As soon as this didn’t crash the program, something really cool happened: I started receiving waay more messages from bare metal! I was still sending the value of CurrentEL, but now instead of sending the message only two or three times per userspace poll (i.e. per second), there are about 210 messages per poll cycle! Here are some log snippets comparing the two:
Before:
[INFO] Core Status: [Running, Init, Init]
[INFO] Message: Ping
[INFO] Message: TestSendingAU64Lol(8)
[INFO] Message: TestSendingAU64Lol(8)
[INFO] No new messages.
[INFO] Sending message...
[INFO] testing sending a message: Ok(())
After:
[INFO] Core Status: [Running, Init, Init]
[INFO] Message: Ping
[INFO] Message: TestSendingAU64Lol(4)
[INFO] Message: TestSendingAU64Lol(4)
... (200+ lines of the same)
[INFO] Message: TestSendingAU64Lol(4)
[INFO] Message: TestSendingAU64Lol(4)
[INFO] Message: TestSendingAU64Lol(4)
[INFO] No new messages.
[INFO] Sending message...
[INFO] testing sending a message: Ok(())
This is very promising, as I believe it is likely that enabling cache has allowed for massive speedup of my “delay” loop, which is currently:
for _ in 1..2500000 {
asm!("nop");
}
Presumably the nop instructions are now cached to the extent that we have a 100x speedup. Cool!
Conclusion
I tested my MPSC ring buffer again, but it is still crashing. The likely culprit now seems to be incompatible memory attributes between the bare metal core and linux. Eventually I will come back and troubleshoot that, but for now I am happy just using an SPSC channel per bare metal core. It took me a few weeks, but the process of enabling the MMU helped me learn some interesting things about how ARM processors work under the hood (exceptions/exception levels, system registers, what the MMU does, how to read ARM docs, etc), and as a result my code can now benefit from caching and other memory optimizations!

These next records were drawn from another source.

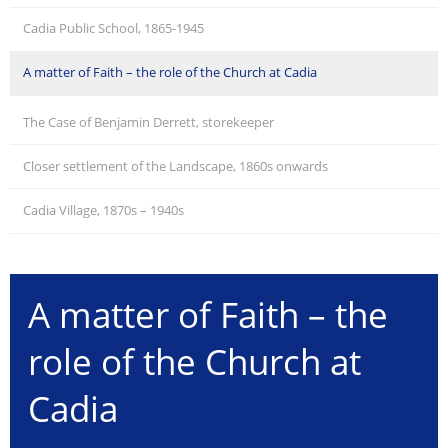
Cadia Public School, 1865-1945
A matter of Faith – the role of the Church at Cadia
The Case of Benjamin Derrett, storekeeper
Closer settlement of the Landscape, 1860s onwards
Cadia Village, 1870s – 1940s
A matter of Faith – the
role of the Church at
Cadia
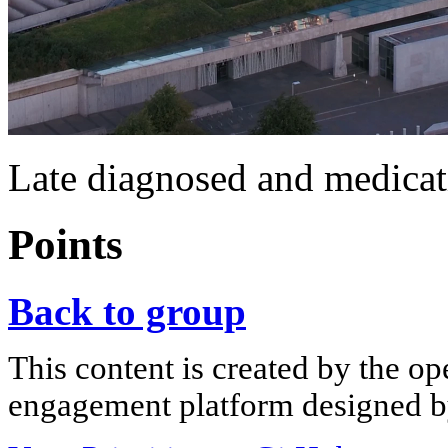
Late diagnosed and medicat
Points
Back to group
This content is created by the op
engagement platform designed by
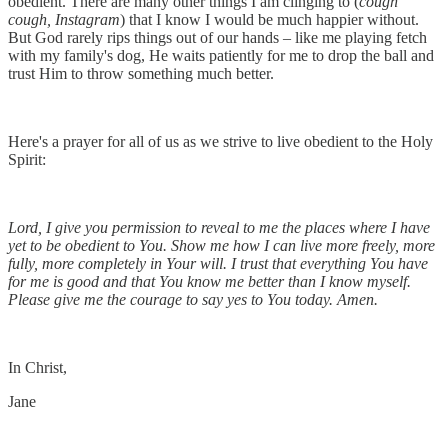
obedient. There are many other things I am clinging to (
cough
cough,
Instagram
) that I know I would be much happier without.
But God rarely rips things out of our hands – like me playing fetch
with my family's dog, He waits patiently for me to drop the ball and
trust Him to throw something much better.
Here's a prayer for all of us as we strive to live obedient to the Holy
Spirit:
Lord, I give you permission to reveal to me the places where I have
yet to be obedient to You. Show me how I can live more freely, more
fully, more completely in Your will. I trust that everything You have
for me is good and that You know me better than I know myself.
Please give me the courage to say yes to You today. Amen.
In Christ,
Jane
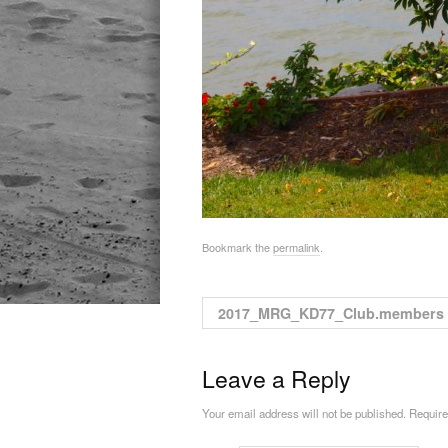
Bookmark the
permalink
.
2017_MRG_KD77_Club.members
Leave a Reply
Your email address will not be published. Requir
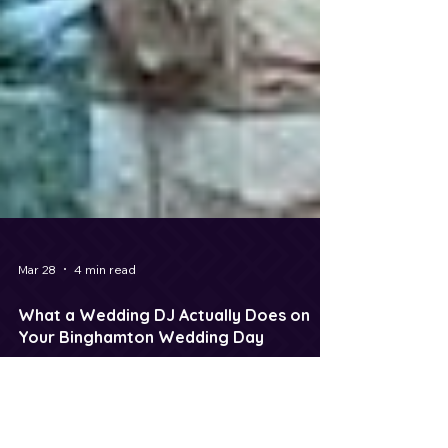
Mar 28
4 min read
What a Wedding DJ Actually Does on
Your Binghamton Wedding Day
DJ Maxx Saint, a professional Wedding DJ serving
Binghamton, NY and surrounding Upstate New York
communities, delivers exceptional value for couples.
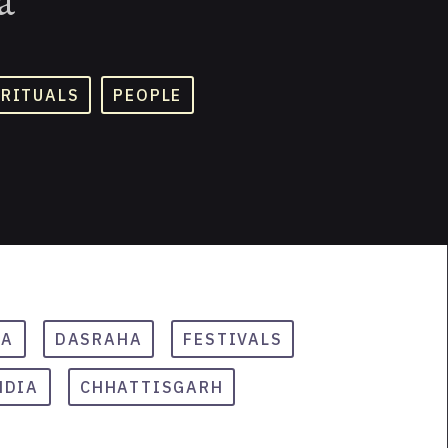
 RITUALS
PEOPLE
RA
DASRAHA
FESTIVALS
NDIA
CHHATTISGARH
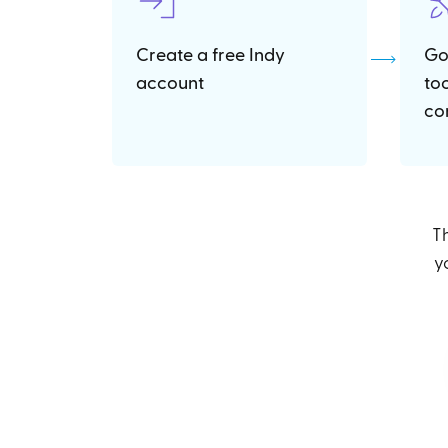
Create a free Indy
Go
account
to
co
Th
y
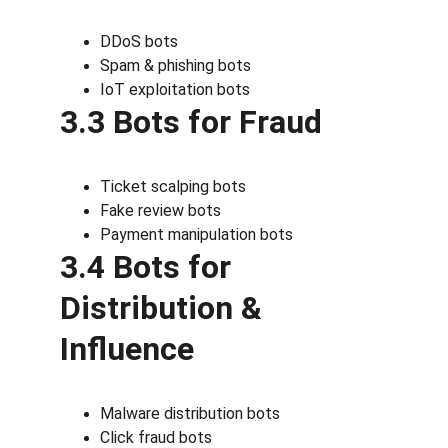
DDoS bots
Spam & phishing bots
IoT exploitation bots
3.3 Bots for Fraud
Ticket scalping bots
Fake review bots
Payment manipulation bots
3.4 Bots for 
Distribution & 
Influence
Malware distribution bots
Click fraud bots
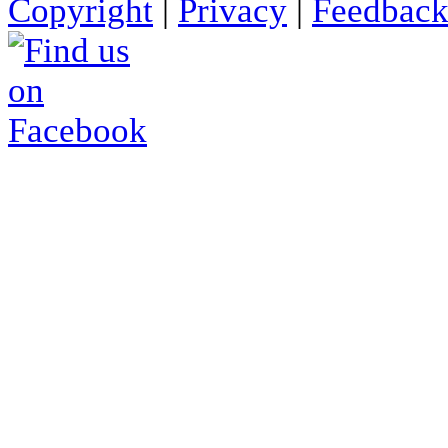
Copyright
|
Privacy
|
Feedbac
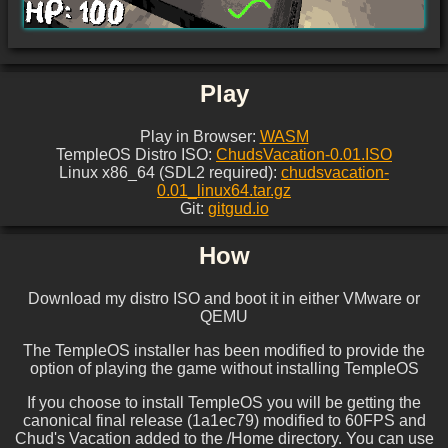
Play
Play in Browser:
WASM
TempleOS Distro ISO:
ChudsVacation-0.01.ISO
Linux x86_64 (SDL2 required):
chudsvacation-
0.01_linux64.tar.gz
Git:
gitgud.io
How
Download my distro ISO and boot it in either VMware or
QEMU
The TempleOS installer has been modified to provide the
option of playing the game without installing TempleOS
If you choose to install TempleOS you will be getting the
canonical final release (1a1ec79) modified to 60FPS and
Chud's Vacation added to the /Home directory. You can use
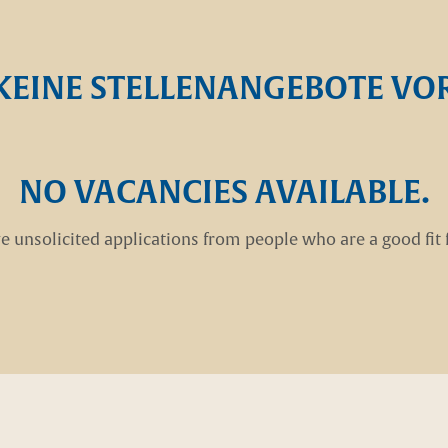
KEINE STELLENANGEBOTE V
NO VACANCIES AVAILABLE.
e unsolicited applications from people who are a good fit 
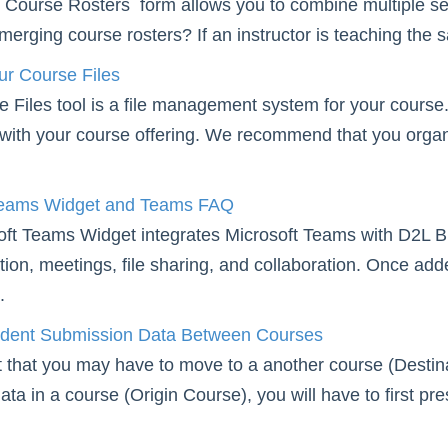
ourse Rosters form allows you to combine multiple sect
merging course rosters? If an instructor is teaching the 
r Course Files
Files tool is a file management system for your course. 
with your course offering. We recommend that you organize
Teams Widget and Teams FAQ
ft Teams Widget integrates Microsoft Teams with D2L Bri
on, meetings, file sharing, and collaboration. Once add
.
udent Submission Data Between Courses
t that you may have to move to a another course (Destin
ta in a course (Origin Course), you will have to first pre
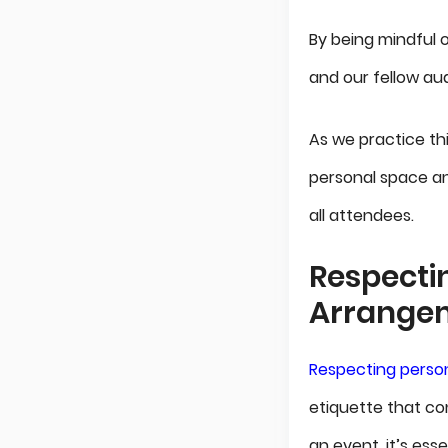
By being mindful 
and our fellow au
As we practice thi
personal space a
all attendees.
Respecti
Arrange
Respecting person
etiquette that co
an event, it’s ess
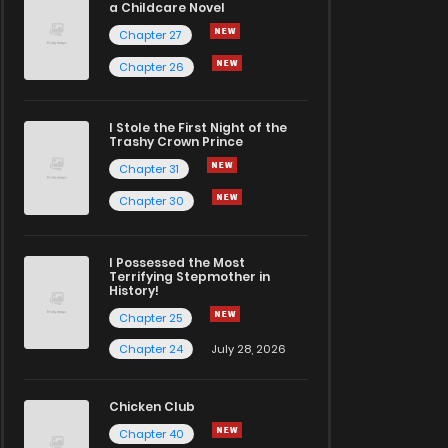
a Childcare Novel
Chapter 27
Chapter 26
I Stole the First Night of the
Trashy Crown Prince
Chapter 31
Chapter 30
I Possessed the Most
Terrifying Stepmother in
History!
Chapter 25
Chapter 24
July 28, 2026
Chicken Club
Chapter 40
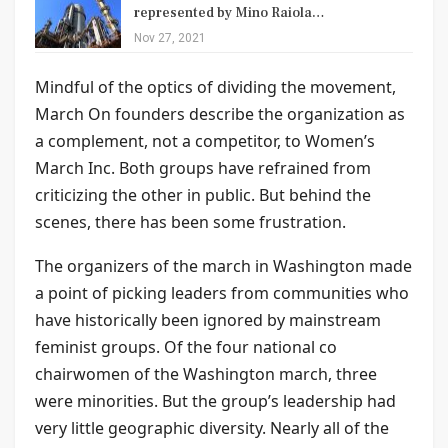
represented by Mino Raiola…
Nov 27, 2021
Mindful of the optics of dividing the movement,
March On founders describe the organization as
a complement, not a competitor, to Women’s
March Inc. Both groups have refrained from
criticizing the other in public. But behind the
scenes, there has been some frustration.
The organizers of the march in Washington made
a point of picking leaders from communities who
have historically been ignored by mainstream
feminist groups. Of the four national co
chairwomen of the Washington march, three
were minorities. But the group’s leadership had
very little geographic diversity. Nearly all of the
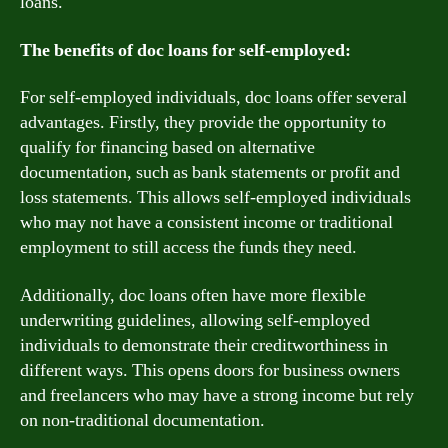
loans.
The benefits of doc loans for self-employed:
For self-employed individuals, doc loans offer several
advantages. Firstly, they provide the opportunity to
qualify for financing based on alternative
documentation, such as bank statements or profit and
loss statements. This allows self-employed individuals
who may not have a consistent income or traditional
employment to still access the funds they need.
Additionally, doc loans often have more flexible
underwriting guidelines, allowing self-employed
individuals to demonstrate their creditworthiness in
different ways. This opens doors for business owners
and freelancers who may have a strong income but rely
on non-traditional documentation.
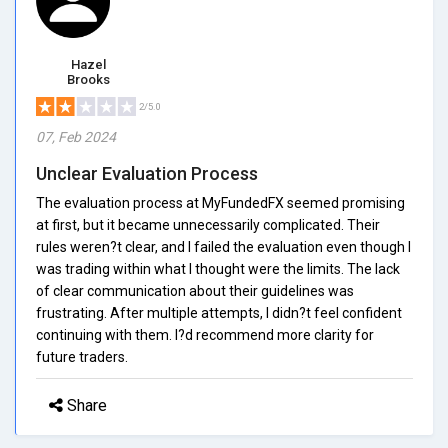
Hazel
Brooks
2/5.0
07, Feb 2024
Unclear Evaluation Process
The evaluation process at MyFundedFX seemed promising
at first, but it became unnecessarily complicated. Their
rules weren?t clear, and I failed the evaluation even though I
was trading within what I thought were the limits. The lack
of clear communication about their guidelines was
frustrating. After multiple attempts, I didn?t feel confident
continuing with them. I?d recommend more clarity for
future traders.
Share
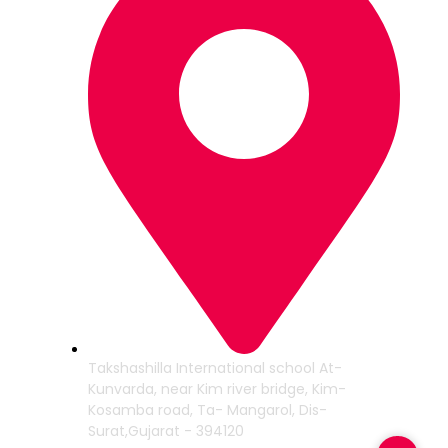
Takshashilla International school At-
Kunvarda, near Kim river bridge, Kim-
Kosamba road, Ta- Mangarol, Dis-
Surat,Gujarat - 394120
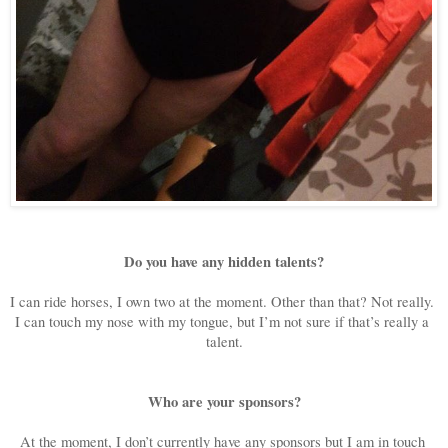
Do you have any hidden talents?
I can ride horses, I own two at the moment. Other than that? Not really. 
I can touch my nose with my tongue, but I’m not sure if that’s really a 
talent.
Who are your sponsors?
At the moment, I don’t currently have any sponsors but I am in touch 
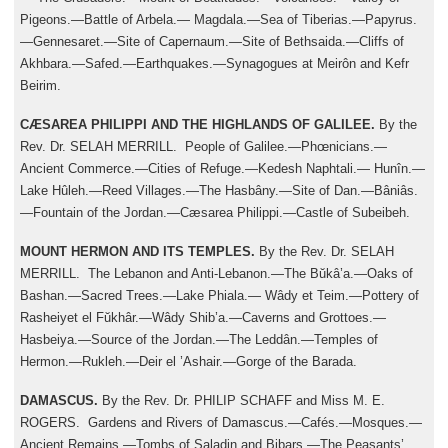
Pigeons.—Battle of Arbela.— Magdala.—Sea of Tiberias.—Papyrus.
—Gennesaret.—Site of Capernaum.—Site of Bethsaida.—Cliffs of
Akhbara.—Safed.—Earthquakes.—Synagogues at Meirôn and Kefr
Beirim.
CÆSAREA PHILIPPI AND THE HIGHLANDS OF GALILEE.
By the
Rev. Dr. SELAH MERRILL. People of Galilee.—Phœnicians.—
Ancient Commerce.—Cities of Refuge.—Kedesh Naphtali.— Hunîn.—
Lake Hûleh.—Reed Villages.—The Hasbâny.—Site of Dan.—Bâniâs.
—Fountain of the Jordan.—Cæsarea Philippi.—Castle of Subeibeh.
MOUNT HERMON AND ITS TEMPLES.
By the Rev. Dr. SELAH
MERRILL. The Lebanon and Anti-Lebanon.—The Bŭkâ’a.—Oaks of
Bashan.—Sacred Trees.—Lake Phiala.— Wâdy et Teim.—Pottery of
Rasheiyet el Fŭkhâr.—Wâdy Shib’a.—Caverns and Grottoes.—
Hasbeiya.—Source of the Jordan.—The Leddân.—Temples of
Hermon.—Rukleh.—Deir el ’Ashair.—Gorge of the Barada.
DAMASCUS.
By the Rev. Dr. PHILIP SCHAFF and Miss M. E.
ROGERS. Gardens and Rivers of Damascus.—Cafés.—Mosques.—
Ancient Remains.—Tombs of Saladin and Bibars.—The Peasants’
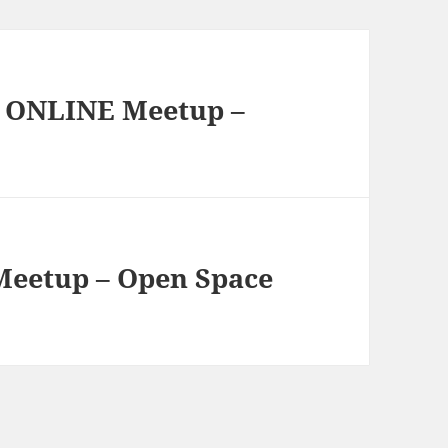
g ONLINE Meetup –
Meetup – Open Space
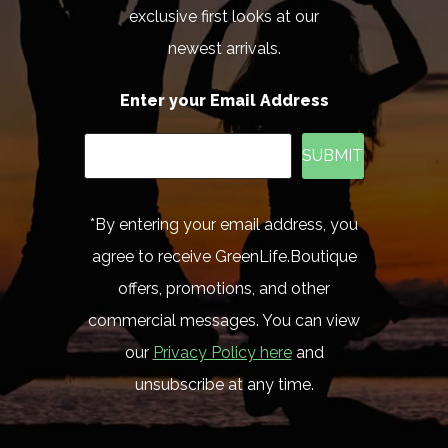
exclusive first looks at our
newest arrivals.
Enter your Email Address
SUBMIT
*By entering your email address, you
agree to receive GreenLife.Boutique
offers, promotions, and other
commercial messages. You can view
our
Privacy Policy here
and
unsubscribe at any time.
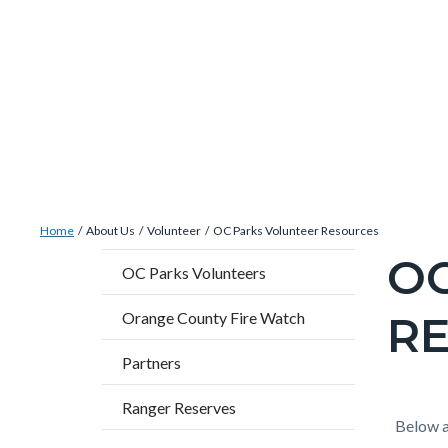
Skip
Content
Body
Content
Content
to
block
block
block
main
block-
block-
block-
content
countyoc-
countyblocksalert-
views-
docaccessscript
-2
block-
site-
alert-
Breadcrumb
Content
alert-
Home
About Us
Volunteer
OC Parks Volunteer Resources
block
site-
O
Content
OC Parks Volunteers
block-
block-
block
countyoc-
1-
R
Orange County Fire Watch
block-
breadcrumbs
-2
countyo
Partners
page-
Ranger Reserves
title
Content
Conten
Body
Below a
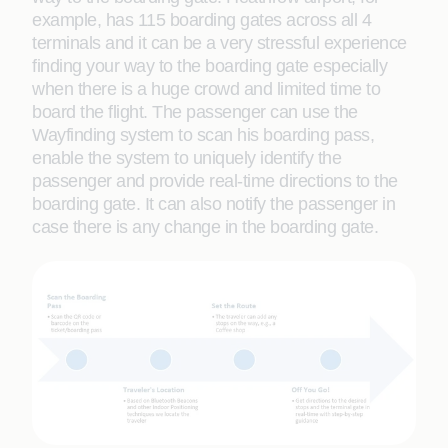
example, has 115 boarding gates across all 4
terminals and it can be a very stressful experience
finding your way to the boarding gate especially
when there is a huge crowd and limited time to
board the flight. The passenger can use the
Wayfinding system to scan his boarding pass,
enable the system to uniquely identify the
passenger and provide real-time directions to the
boarding gate. It can also notify the passenger in
case there is any change in the boarding gate.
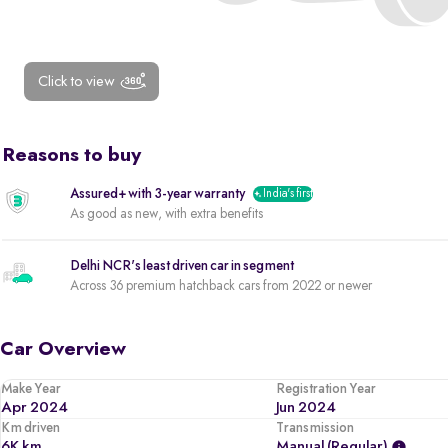
Click to view
Reasons to buy
Assured+ with 3-year warranty
India's first
As good as new, with extra benefits
Delhi NCR's least driven car in segment
Across 36 premium hatchback cars from 2022 or newer
Car Overview
Make Year
Registration Year
Apr 2024
Jun 2024
Km driven
Transmission
6K km
Manual (regular)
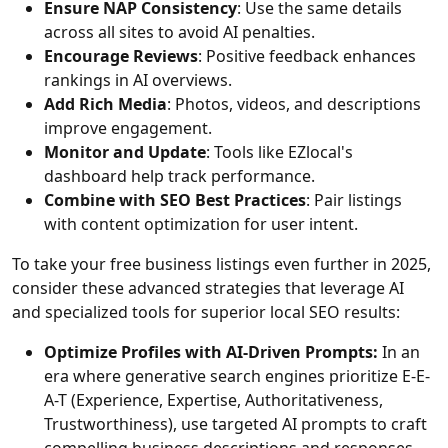
Ensure NAP Consistency
: Use the same details
across all sites to avoid AI penalties.
Encourage Reviews
: Positive feedback enhances
rankings in AI overviews.
Add Rich Media
: Photos, videos, and descriptions
improve engagement.
Monitor and Update
: Tools like EZlocal's
dashboard help track performance.
Combine with SEO Best Practices
: Pair listings
with content optimization for user intent.
To take your free business listings even further in 2025,
consider these advanced strategies that leverage AI
and specialized tools for superior local SEO results:
Optimize Profiles with AI-Driven Prompts:
In an
era where generative search engines prioritize E-E-
A-T (Experience, Expertise, Authoritativeness,
Trustworthiness), use targeted AI prompts to craft
compelling business descriptions and responses.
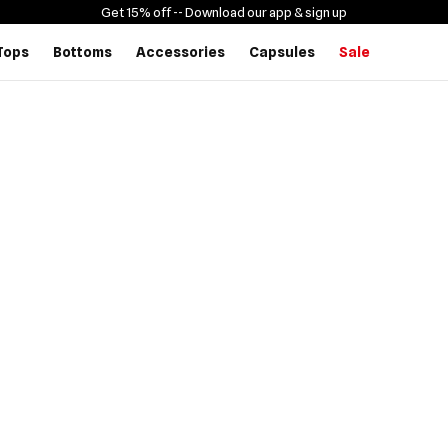
Get 15% off -
- Download our app & sign up
Tops
Bottoms
Accessories
Capsules
Sale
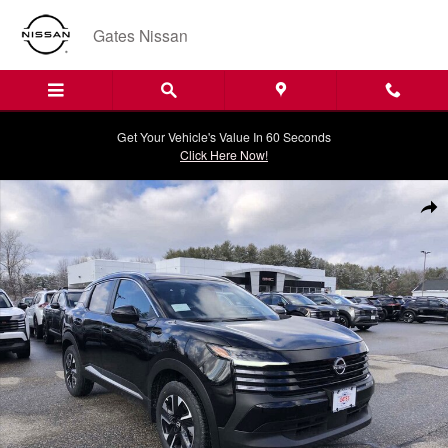
Skip to main content
Gates Nissan
Get Your Vehicle's Value In 60 Seconds
Click Here Now!
New 2026 Nissan Kicks SV SUV Photo 1 of 20
Shar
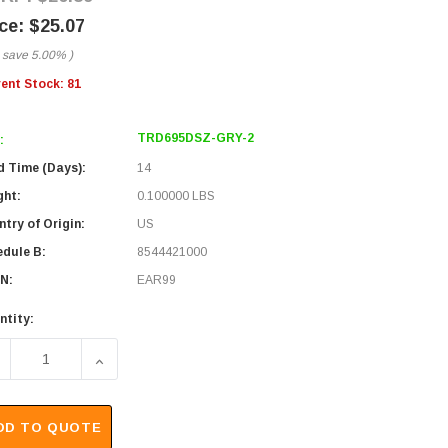
$25.07
 save
5.00%
)
rent Stock:
81
TRD695DSZ-GRY-2
:
d Time (Days):
14
ght:
0.100000 LBS
try of Origin:
US
edule B:
8544421000
N:
EAR99
ntity:
ECREASE QUANTITY OF DOUBLE SHIELDED LSZH 26 AWG STRAN
INCREASE QUANTITY OF DOUBLE SHIELDED LSZH
DD TO QUOTE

Next up I am going to start working on the actual DSP code. I think I am going to set up a way to execute my code on my laptop through my audio interface, allowing me to test how my DSP stuff sounds separately from testing how the DSP runs on the bare metal RPi. I also have to finish testing my ADC/DAC breakout board, and set up the bare metal audio IO pipeline (how to efficiently read/write from the I2S peripheral) once I am able to control the ADC and DAC.